Secretary of State Henry A. Kissinger said today that while the United States expects to come to an “early judgement” on the procedure for diplomatic progress toward peace in the Middle East a final settlement is “not anywhere near.”

Answering questions at a news conference in Atlanta, Kissinger stressed “we have not many precise decisions as to which method would most serve progress in the Middle East. At the moment we are engaged in diplomatic exchanges with all interested parties.” He said after further conferences a decision will be made whether to seek an interim agreement or attempt to reach an overall settlement.

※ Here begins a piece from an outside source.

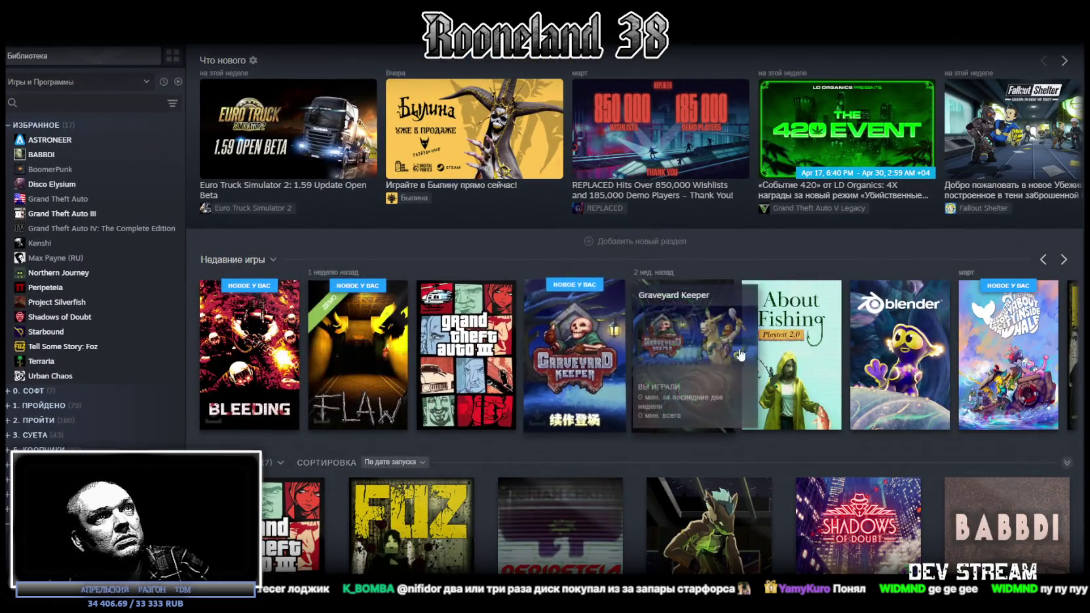
scroll(417, 425, down, 3)
scroll(416, 424, down, 3)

But Kissinger in a speech last night to the Southern Council on International and Public Affairs and the Atlanta Chamber of Commerce, warned that the United States would not accept stalemate or stagnation in the Arab-Israeli conflict. “We can never lose sight of the fact that U.S. foreign policy must do its utmost to protect all its interests in the Middle East,” Kissinger said. (The text received in Washington had the word “all” underlined.) “Given our inescapable involvement–economic, political, military–there is no alternative to the full and active engagement of the United States in the diplomacy of peace in the Middle East,” he said.

WARNING TO ISRAEL SEEN

The Secretary added that an active U.S. role is imperative “because of our historical and moral commitment to the survival and well-being of Israel; because of our important interests in the Arab world; because the eruption of crisis in the Middle East would severely strain our relations with out allies in Europe and Japan; because continuing instability risks a new international crisis over oil and a new setback in the world’s hope for economic recovery” and “because a crisis in the Middle East poses an inevitable risk of direct U.S.-Soviet confrontation…”

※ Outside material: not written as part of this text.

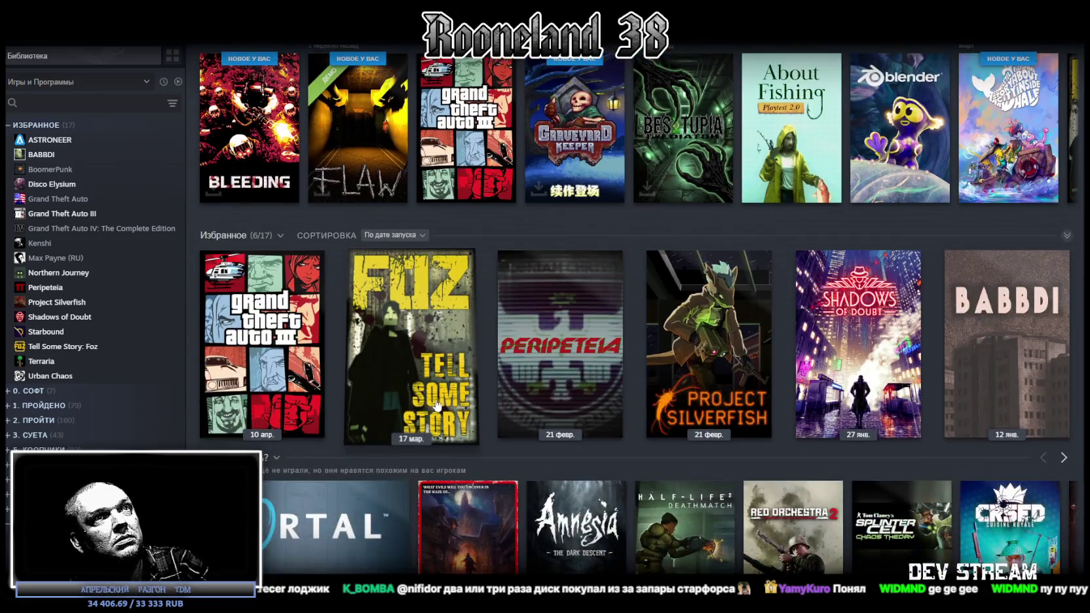
click(585, 311)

Kissinger’s speech last night was seen as a direct warning to Israel that the Ford Administration was taking the issue of Israel’s diplomatic tactics to the American people in the hopes of offsetting support for Israel in Congress. It was also noted that while President Ford in his remarks to Israeli Premier Yitzhak Rabin spoke of democratic ideals as the cement that binds Israeli-U.S. ties Kissinger made no mention of democratic ties.

The Secretary did not mention the need for Arab commitments in his speech last night but did so at his press conference today. Asked about his remarks some time ago on his assurances to Israel requiring Congressional approval, Kissinger said he was speaking “in the context of a final settlement.” He said such a settlement would include “boundaries, refugees, the Palestinian issue, the future of Jerusalem and Arab peace obligations, that is, specific Arab commitments as to the contents of these” issues. He said “this whole package will undoubtedly require for reinforcement some international and in my view, very Probably some American guarantees. These guarantees cannot be effective unless they have Congressional support,” he stressed. Kissinger added that Congress would look very seriously at any recommendations the President would consider necessary to bring about a final settlement, “but we are not anywhere near that point yet.”